Dear Editor,

As a surge of COVID-19 (coronavirus disease 2019) patients strains the health care systems, shortages of health care professionals and life-saving equipment such as ventilators are forcing hospitals to make difficult decisions [1, 2]. It is critical that these health care systems consider whether non-essential surgical procedures can be delayed to ration medical equipment and interventions [1, 2]. Theatre list shortages occur for many reasons, including lack of beds, lack of ventilators, lack of anaesthetic staff, lack of surgical staff, lack of nursing staff and material shortages (e.g. personal protective equipment) [1, 2]. Contributing to resource scarcity is the prolonged intubation many COVID-19 patients require as they recover from pneumonia, often two to three weeks, with several hours spent in the prone position and then, typically, a very slow weaning [1, 2]. During shortages, health care systems must determine how to fairly distribute these scarce resources to patients [3, 4]. Unfortunately, no single distribution framework applies to all shortages. However, general allocation principles for scarce health care resources, grounded in distributive justice and utility, can be applied, although particular rules will differ depending on the circumstances.

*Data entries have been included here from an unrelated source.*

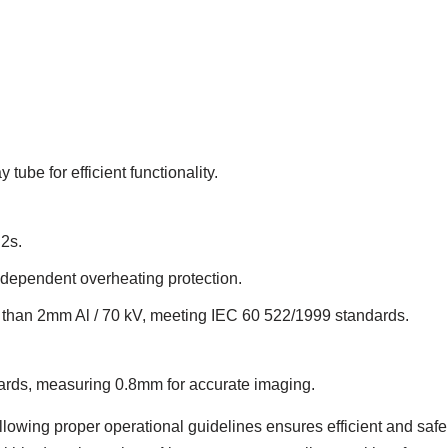
tube for efficient functionality.
2s.
e-dependent overheating protection.
ater than 2mm Al / 70 kV, meeting IEC 60 522/1999 standards.
ards, measuring 0.8mm for accurate imaging.
llowing proper operational guidelines ensures efficient and safe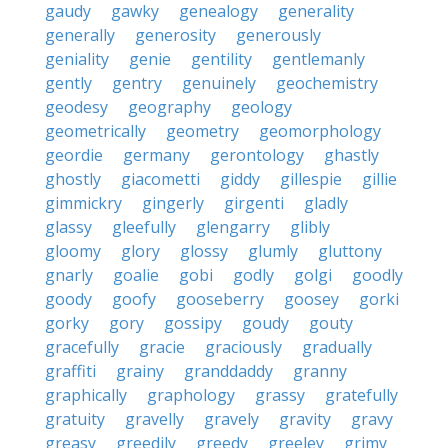
gaudy
gawky
genealogy
generality
generally
generosity
generously
geniality
genie
gentility
gentlemanly
gently
gentry
genuinely
geochemistry
geodesy
geography
geology
geometrically
geometry
geomorphology
geordie
germany
gerontology
ghastly
ghostly
giacometti
giddy
gillespie
gillie
gimmickry
gingerly
girgenti
gladly
glassy
gleefully
glengarry
glibly
gloomy
glory
glossy
glumly
gluttony
gnarly
goalie
gobi
godly
golgi
goodly
goody
goofy
gooseberry
goosey
gorki
gorky
gory
gossipy
goudy
gouty
gracefully
gracie
graciously
gradually
graffiti
grainy
granddaddy
granny
graphically
graphology
grassy
gratefully
gratuity
gravelly
gravely
gravity
gravy
greasy
greedily
greedy
greeley
grimy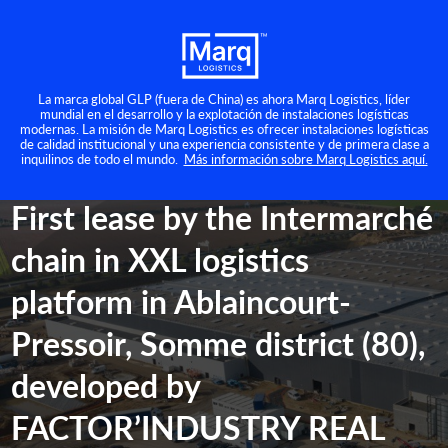
La marca global GLP (fuera de China) es ahora Marq Logistics, líder
mundial en el desarrollo y la explotación de instalaciones logísticas
modernas. La misión de Marq Logistics es ofrecer instalaciones logísticas
Prensa
de calidad institucional y una experiencia consistente y de primera clase a
inquilinos de todo el mundo.
Más información sobre Marq Logistics aquí.
martes 29 noviembre 2022
First lease by the Intermarché
chain in XXL logistics
platform in Ablaincourt-
Pressoir, Somme district (80),
developed by
FACTOR’INDUSTRY REAL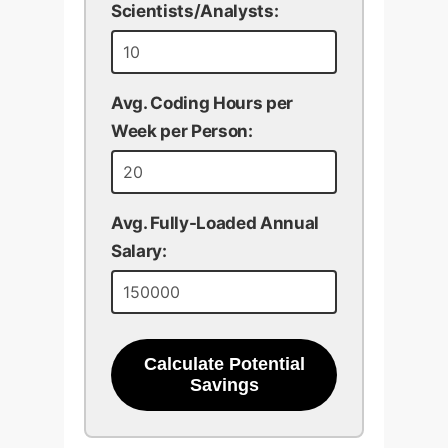
Scientists/Analysts:
Avg. Coding Hours per
Week per Person:
Avg. Fully-Loaded Annual
Salary:
Calculate Potential
Savings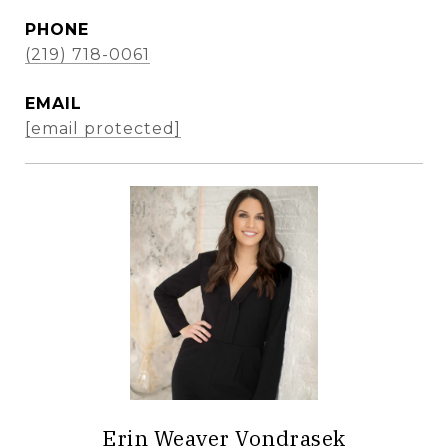
PHONE
(219) 718-0061
EMAIL
[email protected]
Erin Weaver Vondrasek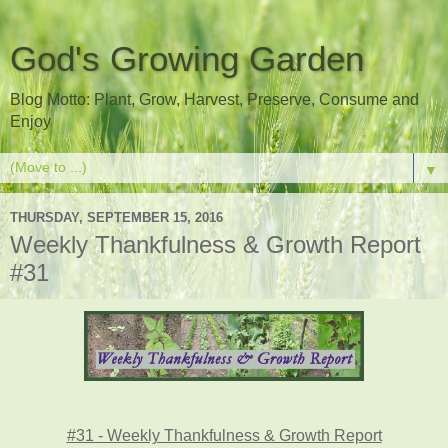
God's Growing Garden
Blog Motto: Plant, Grow, Harvest, Preserve, Consume and
Enjoy
▼
THURSDAY, SEPTEMBER 15, 2016
Weekly Thankfulness & Growth Report
#31
#31 - Weekly Thankfulness & Growth Report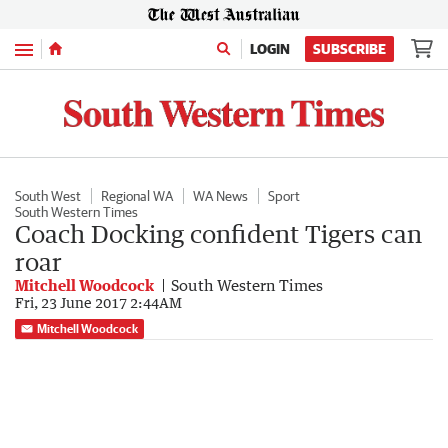
Menu
LOGIN
SUBSCRIBE
South West
Regional WA
WA News
Sport
South Western Times
Coach Docking confident Tigers can
roar
Mitchell Woodcock
South Western Times
Fri, 23 June 2017 2:44AM
Mitchell Woodcock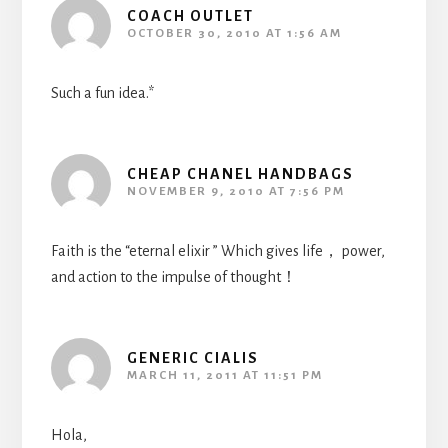
COACH OUTLET
OCTOBER 30, 2010 AT 1:56 AM
Such a fun idea.*
CHEAP CHANEL HANDBAGS
NOVEMBER 9, 2010 AT 7:56 PM
Faith is the “eternal elixir ” Which gives life， power,
and action to the impulse of thought！
GENERIC CIALIS
MARCH 11, 2011 AT 11:51 PM
Hola,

Ethical principles of resource allocation for essential cancer surgery

Surgery is the oldest modality of cancer therapy and still forms the mainstay of treatment for solid tumours [5]. Therefore, there is a demand for cancer surgery which may require beds, ventilators and health care professionals, including surgeons, anaesthetists and nurses. During the COVID-19 pandemic, priority should be given to those whose survival would benefit most from treatment to maximize benefit to society (Table 1; [6]). Applying this principle to surgical patients with cancer, only essential cancer surgery may proceed. Who are these patients? These are patients who cannot wait 3 months and are anticipated to gain a significant benefit from surgery. In addition, these patients will have no appropriate and comparable nonsurgical option available, and a 3-month delay will have a negative impact on their survival. In addition, palliative surgery for acute relief of pain and suffering of patients not controllable by nonsurgical means are allowed.

Table 1 The application of ethical principles of resource allocation in the COVID-19 pandemic. (Modified from Emanuel et al. [6])

All clinicians must reassess allocation strategies as new data emerge. What is the mortality rate for COVID-19 patients who require mechanical ventilation? The Intensive Care National Audit and Research Centre (ICNARC) in the United Kingdom reported that of 165 patients admitted to ICUs, 79 (48%) died [7]. Of the 98 patients who received advanced respiratory support, defined as invasive ventilation, BPAP or CPAP via endotracheal tube, or tracheostomy, or extracorporeal respiratory support, 66% died [7]. Compare that to the 36% mortality rate of non-COVID patients receiving advanced respiratory support reported to ICNARC from 2017 to 2019. The high death rate raises questions about how effective intensive care is in saving the lives of people with severe COVID-19.

What is the role of patient autonomy in public health emergencies? Under normal circumstances, if a reasonable patient prefers surgery for cancer, and the treatment is indicated, then they are booked on a theatre list. However, patient autonomy is diminished in public health emergencies as health care ethics shifts priority to populations over individuals.

Essential cancer surgery has been restricted to a minimum reasonable allotment in accordance with national and international guidelines and regulations during the COVID-19 pandemic, rather than to higher volumes. If new data demonstrate that the restriction of essential cancer surgery causes the loss of more life years than COVID-19 patients, should health care services be reallocated to patients requiring essential cancer surgery? Maximizing the benefits of any decision, that is, doing whatever will potentially save the most lives, is most important.

It is imperative to reflect that COVID-19 is neither the first nor will it be the last public health emergency to strain health care resources and potentially place health care professionals and patients at an increased risk. The need to carefully consider underlying treatment goals, patient health issues, health care professional risk and institutional resources in triaging procedures is in some ways comparable to experiences during the early years of the human immunodeficiency virus epidemic.

Sword of Damocles

It must also be recognized that there may be more cancer deaths than COVID-19 deaths next year, even if deaths from COVID-19 reach the level of the highest projections [8]. If essential cancer surgery is not provided to patients, the cancer death rate will climb even higher. Furthermore, COVID-19 will likely persist for many months if not years into the future, until a vaccine becomes available or sufficient infection occurs in the population to achieve herd immunity [9]. Therefore, there is an ongoing need to continue to provide essential cancer surgeries for patients who need them [9].